Hay una discusión que Colombia no puede seguir aplazando.
No se trata de estar a favor o en contra de las fotomultas. Se trata de algo mucho más importante: que la tecnología que utiliza el Estado para hacer cumplir la ley también respete los derechos de los ciudadanos.
Porque sí: necesitamos seguridad vial.
Necesitamos reducir la velocidad, proteger a los peatones, a los motociclistas, a los ciclistas y evitar que una imprudencia termine convirtiéndose en una tragedia.
Pero también necesitamos algo que debería ser incuestionable en cualquier democracia: que nadie sea sancionado injustamente.
Y los datos nos obligan a mirar esta discusión con seriedad.
En mayo de este año, el Ministerio de Transporte informó que la Superintendencia de Transporte puso bajo la lupa más de 7,5 millones de fotomultas impuestas por 37 organismos de tránsito, debido a presuntas irregularidades en el cumplimiento de los requisitos técnicos y legales de los sistemas de fotodetección
De ese universo, 5,83 millones de comparendos deberán ser revocados de oficio.
Y hay un dato todavía más preocupante: 1,58 millones ya habían sido pagados por los ciudadanos, por un valor superior a $1,05 billones.
Más de un billón de pesos que hoy está en discusión precisamente porque existen cuestionamientos sobre la legalidad y las condiciones bajo las cuales fueron impuestas esas sanciones.
Esto no significa que todas las fotomultas sean injustas. Sería irresponsable
afirmarlo.
Significa algo diferente y mucho más serio: el sistema necesita controles, transparencia y garantías.
En Bogotá, por ejemplo, desde 2016 hasta septiembre de 2023 se habían impuesto más de 1,66 millones de comparendos mediante sistemas de fotodetección.
Y al mismo tiempo debemos reconocer que las cámaras pueden contribuir a salvar vidas. La Secretaría de Movilidad de Bogotá ha reportado reducciones en la siniestralidad en zonas donde operan estos sistemas y señala que las cámaras tienen un propósito de seguridad vial.
Ese es precisamente el equilibrio que debemos defender.
No queremos menos seguridad vial. Queremos más seguridad vial y más justicia para el ciudadano.
Por eso radicamos el Proyecto de Ley 134 de 2026.
Nuestra propuesta parte de una convicción sencilla: el Estado debe tener la capacidad de sancionar a quien incumple las normas, pero esa capacidad debe ejercerse con tecnología confiable, procedimientos transparentes y pleno respeto por el debido proceso.
Una cámara puede detectar un vehículo.
Pero una placa no es una persona.
El Estado debe identificar plenamente al responsable de la infracción y garantizarle el derecho a defenderse.

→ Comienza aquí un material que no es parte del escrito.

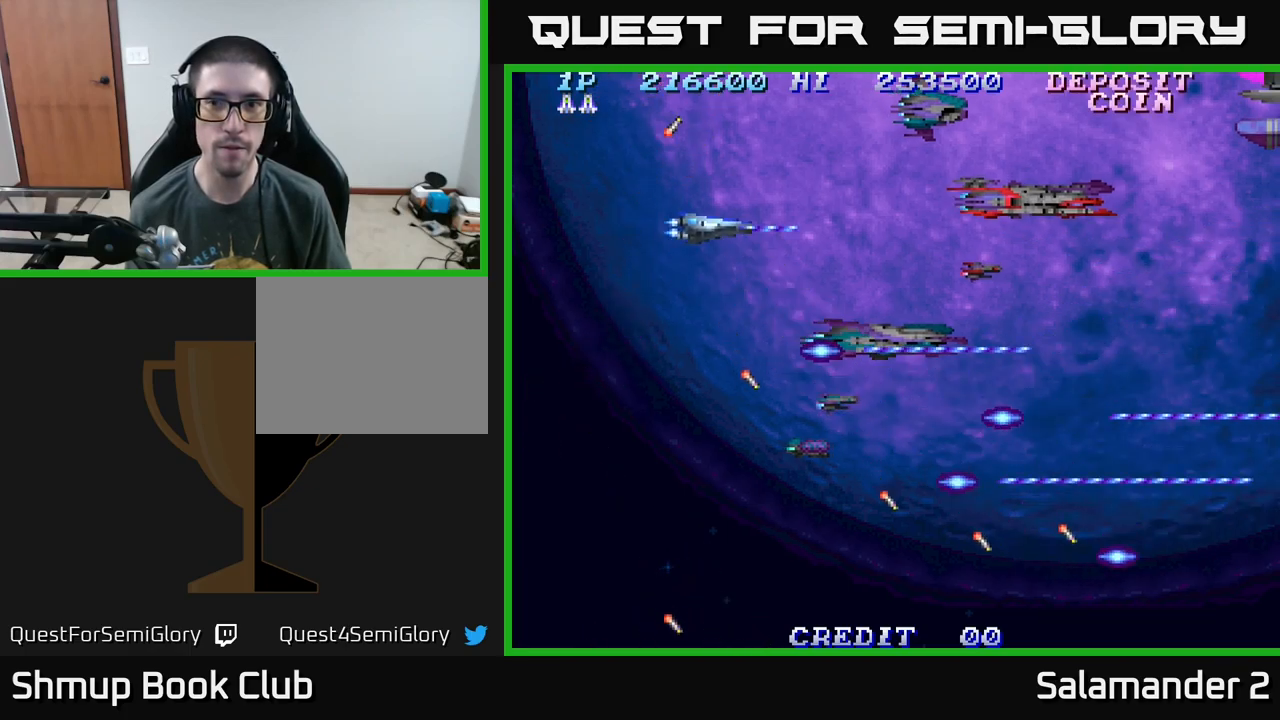
{"buttons": ["A"], "right_stick": "center", "events": [[84, "DPAD_UP", "up"], [167, "DPAD_LEFT", "up"]]}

También debemos asegurarnos de que las cámaras cumplan rigurosamente con los requisitos técnicos. Si un dispositivo puede generar una obligación económica para un ciudadano, su calibración, certificación y margen de error no pueden ser asuntos menores.

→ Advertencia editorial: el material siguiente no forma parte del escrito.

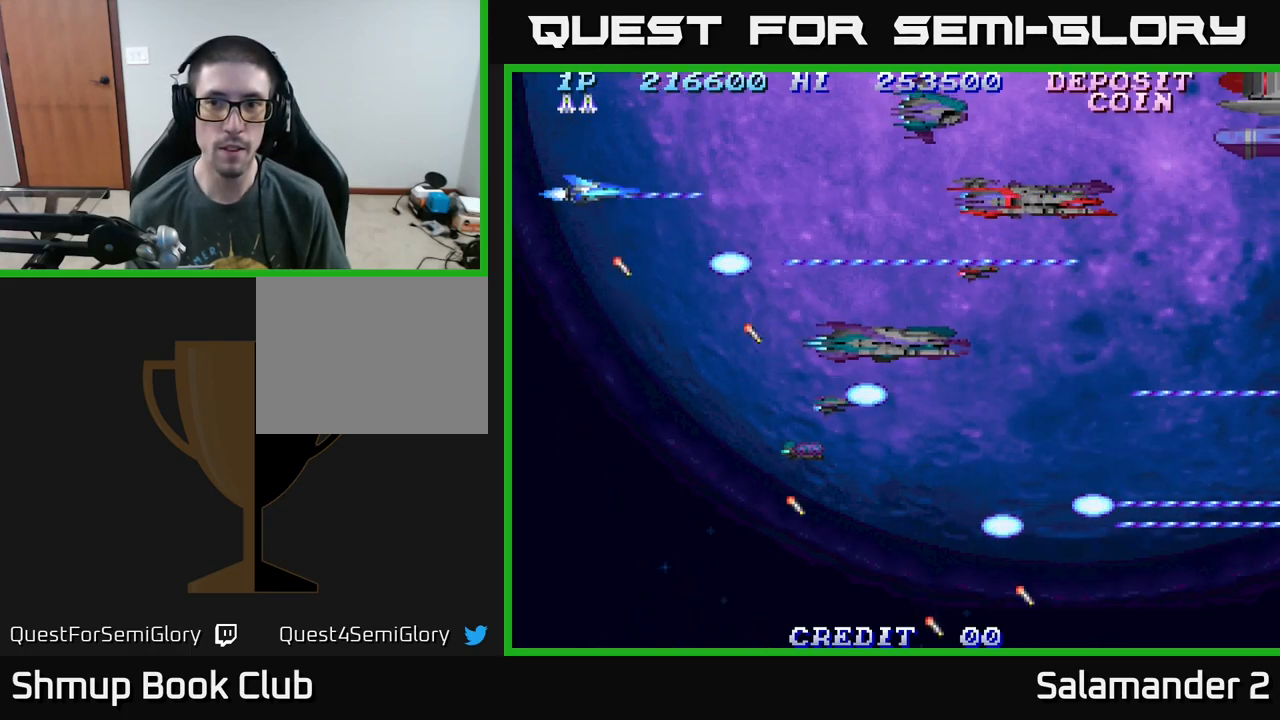
{"buttons": [], "right_stick": "center", "events": [[117, "A", "up"]]}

Y hay otro principio que debemos defender: la potestad de sancionar es del Estado.
Los privados pueden aportar tecnología, infraestructura y conocimiento técnico.
Pero la autoridad para determinar responsabilidades y sancionar debe permanecer en manos de las instituciones públicas.
Porque una cosa es utilizar la tecnología para prevenir una infracción y otra convertirla en un sistema automático que termine debilitando las garantías del ciudadano.
La discusión tampoco puede reducirse únicamente a bajar el valor de una multa.
Si se propone reducirlas en un 50 %, bienvenido sea el alivio para los colombianos. Pero debemos preguntarnos algo más profundo:
¿Estamos corrigiendo el problema o simplemente estamos haciendo más barata una sanción que puede haber sido impuesta de manera incorrecta?
Colombia necesita una política de seguridad vial moderna.
Una política que combine infraestructura, educación, prevención, tecnología y autoridad.
Las cámaras deben estar donde realmente exista un riesgo para la vida. Deben tener una justificación técnica. Deben operar bajo estándares verificables. Y las sanciones deben recaer sobre quien efectivamente cometió la infracción.
Ese es el verdadero equilibrio.
No estamos defendiendo al infractor. Estamos defendiendo al ciudadano.
Al ciudadano que cumple las normas y espera que los demás también las cumplan.
Al ciudadano que sabe que una multa puede ser necesaria cuando infringe la ley, pero que también sabe que el Estado tiene la obligación de demostrarlo correctamente.
Al ciudadano que no pide privilegios.
Pide garantías.
Por eso nuestra posición es clara:
Seguridad vial, sí.
Tecnología para salvar vidas, sí.
Porque en una democracia fuerte, el Estado no demuestra su autoridad cobrando más.
La demuestra haciendo cumplir la ley con justicia.
Esta es nuestra convicción.
La 10 por Colombia: seguridad vial sí, garantías para el ciudadano también.